Start of TEXT EXTRACT

The morning weather when we woke for a second time was again quite miserable, so after packing all our belongings away into the car (again... this is wearing a bit thin... already... not good!), we hit the road for the drive up into Scotland!
We stopped at a service station for some lunch and a loo-break, and discovered that they had free wireless internet. (The service stations on the side of the motorways in the UK are incredible - they have everything you need, fantastic facilities, including showers in most - you could live in one I reckon.)
So after some lunch in the carpark, we jumped online to check the weather forecast, which was not too positive - rain looking to be our semi-constant companion for into the foreseeable future. But we decided
to stick to the original plan of a clockwise semi-circle around Scotland, up the west coast, across and then down the east coast - not much more you can do when travelling but to keep on keeping on and hope the forecasters are wrong!
And so we set off from the service station at about 4pm, Loch Lomond our destination for the night. Unfortunately, Glasgow was in our way, and with it all the peak hour traffic also fighting its way through the jammed roads.

End of TEXT EXTRACT

* TASK DIRECTIONS *
Translate into Spanish the following sentence from the account of the drive into Scotland: "We stopped at a service station for some lunch and a loo-break, and discovered that they had free wireless internet."

Start of GIVEN INFORMATION

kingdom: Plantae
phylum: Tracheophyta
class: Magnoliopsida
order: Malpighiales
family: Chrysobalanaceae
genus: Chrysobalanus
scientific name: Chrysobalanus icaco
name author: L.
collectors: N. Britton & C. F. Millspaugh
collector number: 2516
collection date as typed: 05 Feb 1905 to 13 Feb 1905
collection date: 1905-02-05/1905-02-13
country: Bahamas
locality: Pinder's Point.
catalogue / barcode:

End of GIVEN INFORMATION

* ANSWER IN FULL *
Paramos en un área de servicio para almorzar y hacer una pausa para ir al baño, y descubrimos que tenían internet inalámbrico gratuito.